- Directions -
Show each line from the entries below that contains the word "results".

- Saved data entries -
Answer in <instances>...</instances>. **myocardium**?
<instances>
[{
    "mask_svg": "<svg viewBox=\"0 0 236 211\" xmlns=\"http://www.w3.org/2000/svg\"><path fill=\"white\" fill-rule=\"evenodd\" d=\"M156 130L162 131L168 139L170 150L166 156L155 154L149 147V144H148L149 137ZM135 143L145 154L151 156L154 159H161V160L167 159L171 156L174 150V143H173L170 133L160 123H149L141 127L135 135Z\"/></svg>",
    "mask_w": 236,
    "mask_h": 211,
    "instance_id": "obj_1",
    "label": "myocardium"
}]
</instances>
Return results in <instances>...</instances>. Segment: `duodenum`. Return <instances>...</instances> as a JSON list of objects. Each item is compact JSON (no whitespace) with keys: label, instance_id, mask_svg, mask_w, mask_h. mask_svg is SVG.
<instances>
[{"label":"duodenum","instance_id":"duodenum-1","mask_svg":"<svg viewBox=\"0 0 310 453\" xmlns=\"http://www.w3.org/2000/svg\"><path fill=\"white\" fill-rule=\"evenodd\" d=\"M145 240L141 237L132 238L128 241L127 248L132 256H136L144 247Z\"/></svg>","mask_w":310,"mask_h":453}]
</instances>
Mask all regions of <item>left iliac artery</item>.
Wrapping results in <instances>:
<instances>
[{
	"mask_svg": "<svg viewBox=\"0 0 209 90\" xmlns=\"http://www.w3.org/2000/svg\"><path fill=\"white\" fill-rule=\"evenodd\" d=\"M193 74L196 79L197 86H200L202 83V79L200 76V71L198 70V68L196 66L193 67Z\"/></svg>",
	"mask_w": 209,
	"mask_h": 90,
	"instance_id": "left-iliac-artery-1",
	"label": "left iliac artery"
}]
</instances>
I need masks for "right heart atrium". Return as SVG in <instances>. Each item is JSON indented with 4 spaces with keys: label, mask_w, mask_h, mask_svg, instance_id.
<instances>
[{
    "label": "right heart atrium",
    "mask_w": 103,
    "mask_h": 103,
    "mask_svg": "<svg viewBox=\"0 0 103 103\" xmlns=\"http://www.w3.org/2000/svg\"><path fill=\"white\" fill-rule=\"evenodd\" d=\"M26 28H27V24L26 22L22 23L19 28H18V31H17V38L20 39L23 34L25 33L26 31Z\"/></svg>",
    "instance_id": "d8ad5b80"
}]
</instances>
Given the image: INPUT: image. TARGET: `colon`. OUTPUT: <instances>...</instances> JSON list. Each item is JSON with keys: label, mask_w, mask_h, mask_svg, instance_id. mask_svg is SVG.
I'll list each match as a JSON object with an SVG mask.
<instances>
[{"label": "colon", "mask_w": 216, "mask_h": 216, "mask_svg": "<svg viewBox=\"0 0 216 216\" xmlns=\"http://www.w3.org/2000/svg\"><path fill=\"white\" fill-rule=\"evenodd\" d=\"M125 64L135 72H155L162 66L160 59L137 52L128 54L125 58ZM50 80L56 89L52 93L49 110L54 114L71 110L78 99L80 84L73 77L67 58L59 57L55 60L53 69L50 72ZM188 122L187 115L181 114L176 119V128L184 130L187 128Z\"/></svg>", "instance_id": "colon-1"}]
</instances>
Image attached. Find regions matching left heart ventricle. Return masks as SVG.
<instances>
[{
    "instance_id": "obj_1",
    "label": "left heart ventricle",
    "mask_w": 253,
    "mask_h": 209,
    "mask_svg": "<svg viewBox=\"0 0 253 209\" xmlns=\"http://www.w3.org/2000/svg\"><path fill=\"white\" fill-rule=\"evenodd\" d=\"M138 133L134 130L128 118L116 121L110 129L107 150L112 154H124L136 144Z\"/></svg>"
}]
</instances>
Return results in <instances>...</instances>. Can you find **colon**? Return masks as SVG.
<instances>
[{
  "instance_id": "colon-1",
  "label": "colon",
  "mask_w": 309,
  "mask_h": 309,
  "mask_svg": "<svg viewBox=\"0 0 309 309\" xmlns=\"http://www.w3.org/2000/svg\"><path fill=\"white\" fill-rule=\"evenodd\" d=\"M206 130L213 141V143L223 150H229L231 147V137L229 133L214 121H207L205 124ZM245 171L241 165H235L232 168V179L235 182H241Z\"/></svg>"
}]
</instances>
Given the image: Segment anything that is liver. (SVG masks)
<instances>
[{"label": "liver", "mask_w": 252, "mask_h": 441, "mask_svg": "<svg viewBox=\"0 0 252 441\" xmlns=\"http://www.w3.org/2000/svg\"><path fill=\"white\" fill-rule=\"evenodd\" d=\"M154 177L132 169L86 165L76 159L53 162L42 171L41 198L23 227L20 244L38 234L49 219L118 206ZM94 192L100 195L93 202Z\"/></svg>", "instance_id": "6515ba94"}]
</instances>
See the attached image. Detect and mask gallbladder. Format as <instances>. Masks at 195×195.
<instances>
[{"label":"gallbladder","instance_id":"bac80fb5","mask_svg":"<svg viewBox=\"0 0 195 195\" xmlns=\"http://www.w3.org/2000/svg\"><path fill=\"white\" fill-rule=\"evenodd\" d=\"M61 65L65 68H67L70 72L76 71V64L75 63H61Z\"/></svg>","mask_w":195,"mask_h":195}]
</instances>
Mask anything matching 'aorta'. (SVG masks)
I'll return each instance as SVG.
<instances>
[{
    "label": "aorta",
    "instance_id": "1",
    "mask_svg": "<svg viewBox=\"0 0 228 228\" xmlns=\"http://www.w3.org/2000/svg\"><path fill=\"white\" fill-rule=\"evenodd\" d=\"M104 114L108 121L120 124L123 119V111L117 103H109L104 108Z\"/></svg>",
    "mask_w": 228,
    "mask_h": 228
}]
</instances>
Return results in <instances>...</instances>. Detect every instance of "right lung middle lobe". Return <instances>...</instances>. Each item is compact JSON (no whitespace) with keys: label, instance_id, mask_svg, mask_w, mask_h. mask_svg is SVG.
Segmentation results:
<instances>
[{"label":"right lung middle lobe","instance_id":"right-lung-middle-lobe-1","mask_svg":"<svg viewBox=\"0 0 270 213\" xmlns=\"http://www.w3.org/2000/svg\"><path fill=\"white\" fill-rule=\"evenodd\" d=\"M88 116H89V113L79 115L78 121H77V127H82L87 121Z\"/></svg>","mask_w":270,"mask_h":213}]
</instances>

- Exercise solution -
Return results in <instances>...</instances>. Segment: `duodenum`. Return <instances>...</instances> as a JSON list of objects. Each item is compact JSON (no whitespace) with keys: label, instance_id, mask_svg, mask_w, mask_h. mask_svg is SVG.
Wrapping results in <instances>:
Return results in <instances>...</instances>. Can you find **colon**? Return masks as SVG.
Return results in <instances>...</instances>. Detect every instance of "right lung middle lobe". Return <instances>...</instances>. Each item is compact JSON (no whitespace) with keys: label, instance_id, mask_svg, mask_w, mask_h. mask_svg is SVG.
Segmentation results:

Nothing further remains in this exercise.